BibTeX files with information about all publications from the annual International Conference on New Interfaces for Musical Expression (NIME)
http://nime-conference.github.io/NIME-bibliography/
GNU General Public License v3.0
29 stars 15 forks source link

harmonise function incorrectly adds latex escaping bibtex fields #74

Open cpmpercussion opened 1 week ago

cpmpercussion commented 1 week ago

As observed by @stefanofasciani:

all capital letters in title are wrapped in {}, which is something I have not found in 2023.bib and earlier, and replaces all the non-ASCII characters with LaTex code (also something I have not found in previous bib files). Also, the harmonise function messes up the URL, for example {http://nime.org/proceedings/2024/nime2024_11.pdf} becomes {http://nime.org/proceedings/2024/nime2024\_11.pdf} which is deadly for the zenodo upload tool.

This is incorrect behaviour:

This is because the .bib file is in bibtex format but used to create other text representations of the papers (e.g., NIME individual paper webpages and Zenodo entries). So we need the text in the bibtex fields to be a "plain" UTF-8 representation of the text that could go into an HTML document or an API call, not something tuned to show up correctly in a LaTeX document.

The todo here is:

Ultimately we may want to move away from .bib files as a storage system, but they have an advantage of ubiquity within academic publishing and if the processes here break down at some point, the .bib files could easily be used in a different ad hoc system by other future maintainers.

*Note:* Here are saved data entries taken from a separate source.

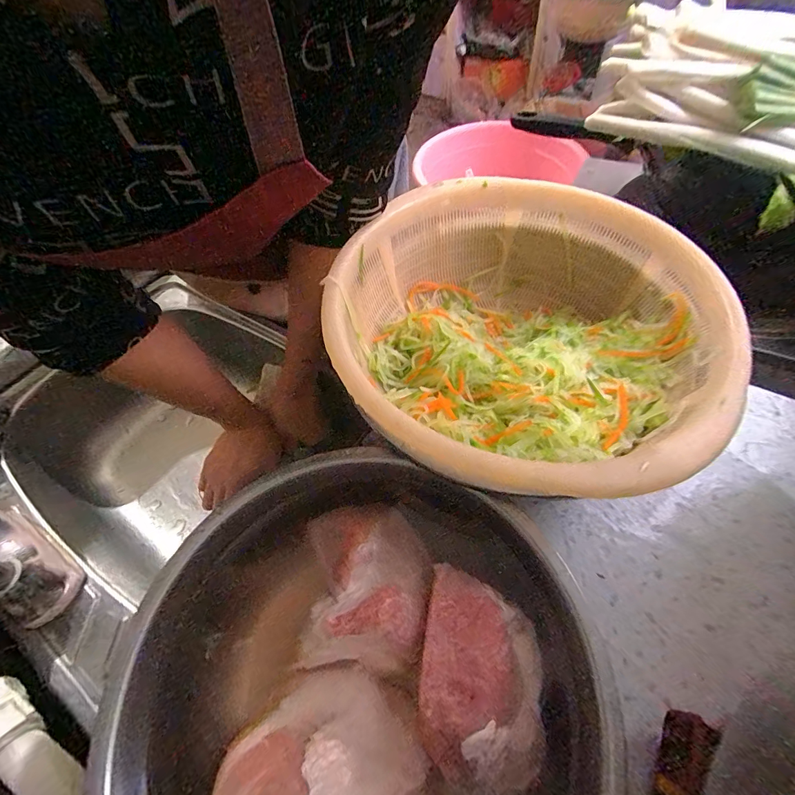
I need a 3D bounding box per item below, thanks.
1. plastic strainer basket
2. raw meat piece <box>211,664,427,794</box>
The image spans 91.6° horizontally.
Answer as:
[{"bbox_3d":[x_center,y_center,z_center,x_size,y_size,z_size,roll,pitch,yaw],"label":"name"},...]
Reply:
[{"bbox_3d":[0.102,-0.055,0.351,0.304,0.111,0.316,-2,57,3],"label":"plastic strainer basket"},{"bbox_3d":[-0.038,0.218,0.220,0.117,0.056,0.100,30,64,22],"label":"raw meat piece"}]

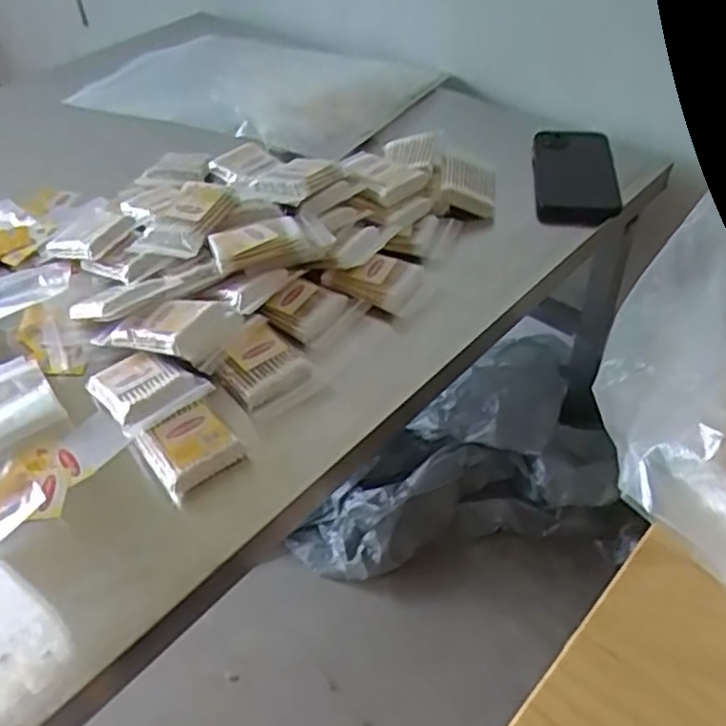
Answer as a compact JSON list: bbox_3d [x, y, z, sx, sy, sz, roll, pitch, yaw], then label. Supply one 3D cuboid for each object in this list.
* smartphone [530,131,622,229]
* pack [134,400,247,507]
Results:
[{"bbox_3d":[0.219,-0.194,0.732,0.082,0.016,0.172,2,41,8],"label":"smartphone"},{"bbox_3d":[-0.117,0.060,0.490,0.055,0.030,0.047,-30,47,-26],"label":"pack"}]

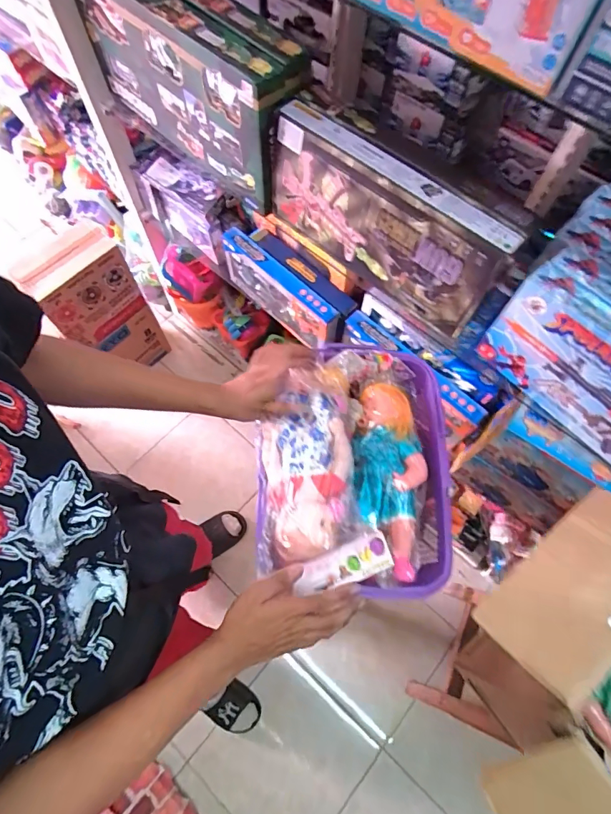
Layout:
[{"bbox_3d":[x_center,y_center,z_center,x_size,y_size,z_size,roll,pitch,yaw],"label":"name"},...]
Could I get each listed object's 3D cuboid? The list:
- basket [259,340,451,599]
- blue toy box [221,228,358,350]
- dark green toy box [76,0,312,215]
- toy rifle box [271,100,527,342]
[{"bbox_3d":[0.078,0.076,0.679,0.290,0.105,0.380,5,67,0],"label":"basket"},{"bbox_3d":[-0.043,-0.293,1.085,0.107,0.159,0.377,-40,73,-17],"label":"blue toy box"},{"bbox_3d":[-0.230,-0.635,0.855,0.537,0.284,0.122,40,71,14],"label":"dark green toy box"},{"bbox_3d":[0.124,-0.313,0.739,0.444,0.200,0.074,40,71,14],"label":"toy rifle box"}]

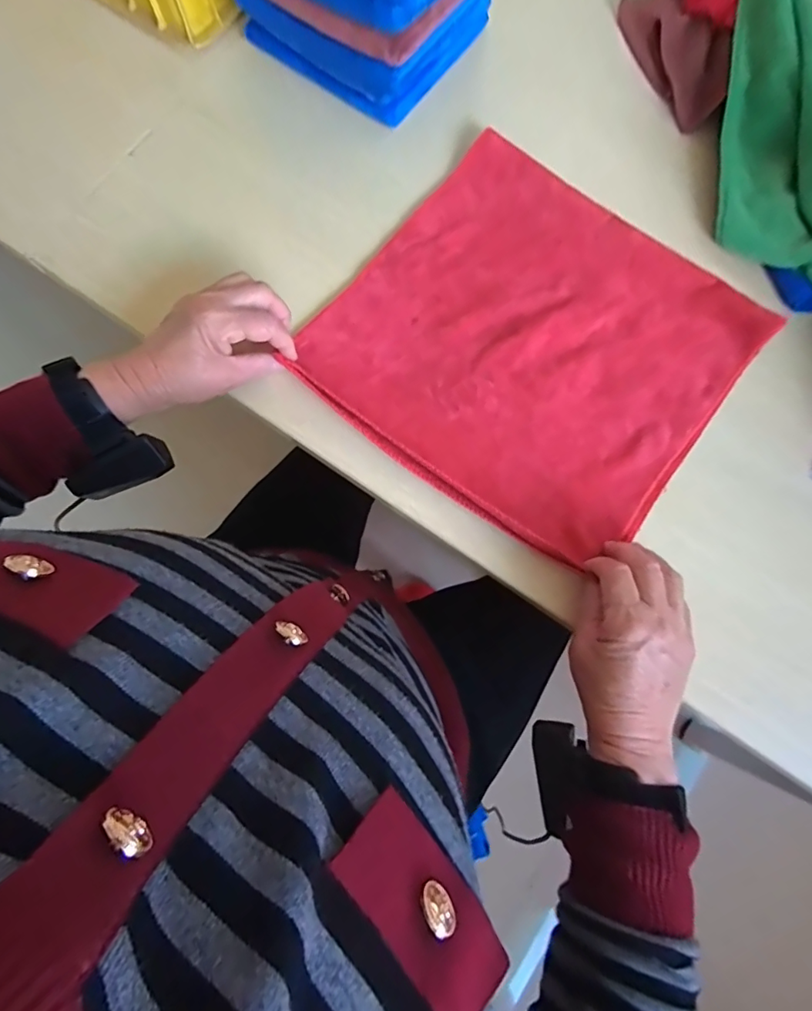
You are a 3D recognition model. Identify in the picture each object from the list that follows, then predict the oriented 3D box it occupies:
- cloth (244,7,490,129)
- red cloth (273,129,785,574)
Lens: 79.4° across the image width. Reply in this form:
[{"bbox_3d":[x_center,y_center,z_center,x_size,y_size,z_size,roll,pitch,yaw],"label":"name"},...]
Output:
[{"bbox_3d":[-0.043,-0.462,0.467,0.185,0.031,0.156,37,81,6],"label":"cloth"},{"bbox_3d":[0.108,-0.138,0.419,0.310,0.016,0.295,39,81,7],"label":"red cloth"}]

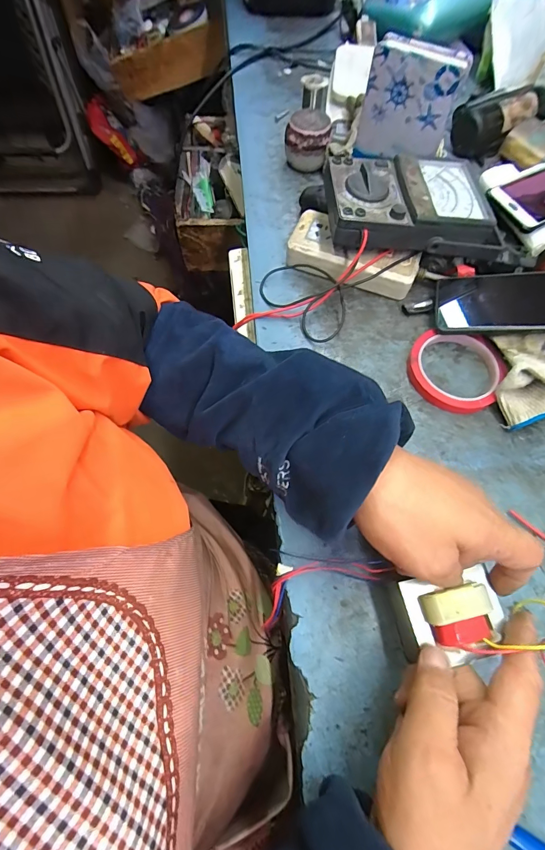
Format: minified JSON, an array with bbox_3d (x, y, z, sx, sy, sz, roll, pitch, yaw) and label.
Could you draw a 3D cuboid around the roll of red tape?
[{"bbox_3d":[0.190,-0.061,0.383,0.091,0.018,0.093,0,66,-1],"label":"roll of red tape"}]

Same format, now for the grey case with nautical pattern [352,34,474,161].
[{"bbox_3d":[0.152,-0.360,0.418,0.097,0.105,0.031,27,68,9],"label":"grey case with nautical pattern"}]

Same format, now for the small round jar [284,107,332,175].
[{"bbox_3d":[0.048,-0.387,0.504,0.061,0.060,0.057,1,67,-2],"label":"small round jar"}]

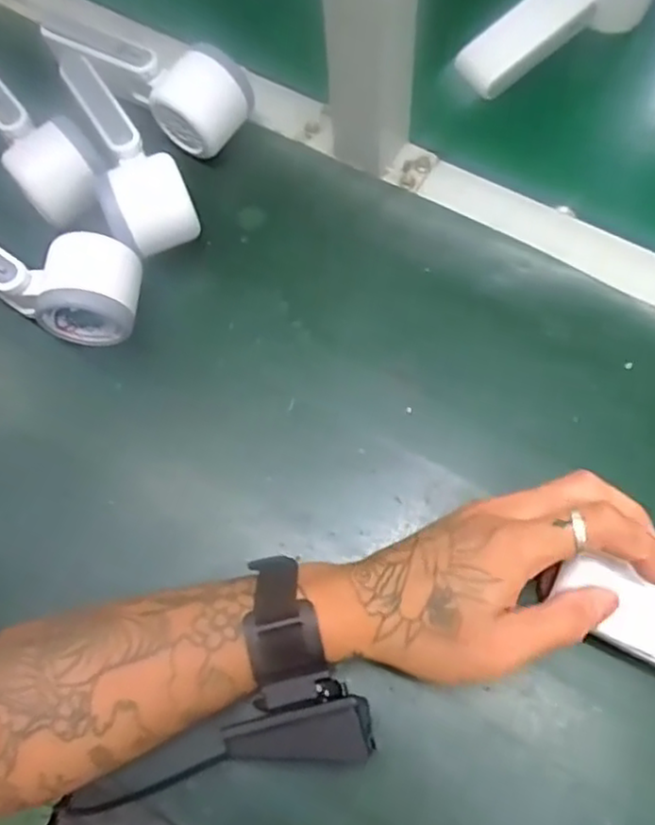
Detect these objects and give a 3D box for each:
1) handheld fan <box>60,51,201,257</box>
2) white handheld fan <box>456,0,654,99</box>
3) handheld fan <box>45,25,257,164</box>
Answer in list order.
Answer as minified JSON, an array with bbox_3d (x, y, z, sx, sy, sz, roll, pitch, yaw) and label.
[{"bbox_3d":[-0.134,-0.180,0.461,0.056,0.052,0.163,-20,70,-5],"label":"handheld fan"},{"bbox_3d":[0.172,-0.293,0.494,0.160,0.048,0.055,-37,72,-11],"label":"white handheld fan"},{"bbox_3d":[-0.131,-0.242,0.480,0.162,0.068,0.062,29,73,13],"label":"handheld fan"}]

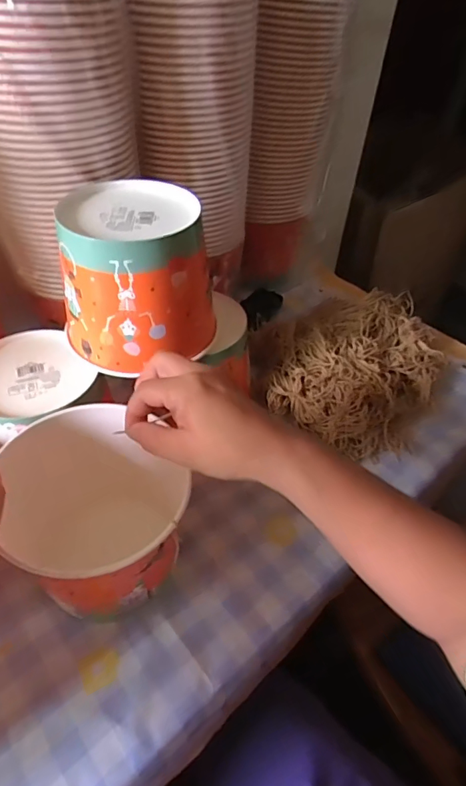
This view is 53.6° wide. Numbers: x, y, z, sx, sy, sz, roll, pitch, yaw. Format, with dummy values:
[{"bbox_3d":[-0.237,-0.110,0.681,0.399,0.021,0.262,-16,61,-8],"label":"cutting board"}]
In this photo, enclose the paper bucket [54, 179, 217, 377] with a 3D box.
[{"bbox_3d":[-0.092,-0.115,0.458,0.144,0.127,0.142,-3,47,-6],"label":"paper bucket"}]

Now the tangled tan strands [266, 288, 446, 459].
[{"bbox_3d":[0.178,-0.043,0.630,0.201,0.059,0.297,24,50,19],"label":"tangled tan strands"}]

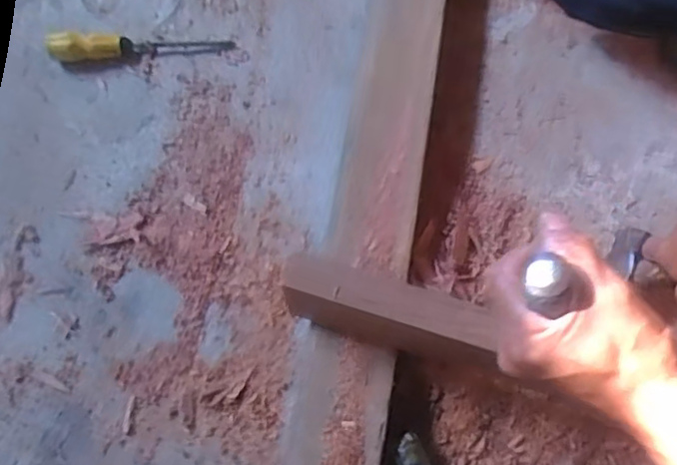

stefanofasciani commented 1 week ago

it seems that the harmonise function is doing what we are asking to

The current version of the harmoniser function, uses the BibTexParser at line 36 with customization=homogenize_latex_encoding. So the behavior -- with respect to characters encoding -- is correct, while it's weird what happens to the title and url. Apparently BibTexParser has only built in customization as homogenize_latex_encoding or convert_to_unicode. If we use the latter, the strange behaviors disappear, and there are no apparent changes in the .bib file as the text is already unicode.

So we either need to develop a 'custom' customization (possible?), or perhaps see if migrating from BibTexParser 1.4 --> 2.0 is a viable option to get the UTF-8 code.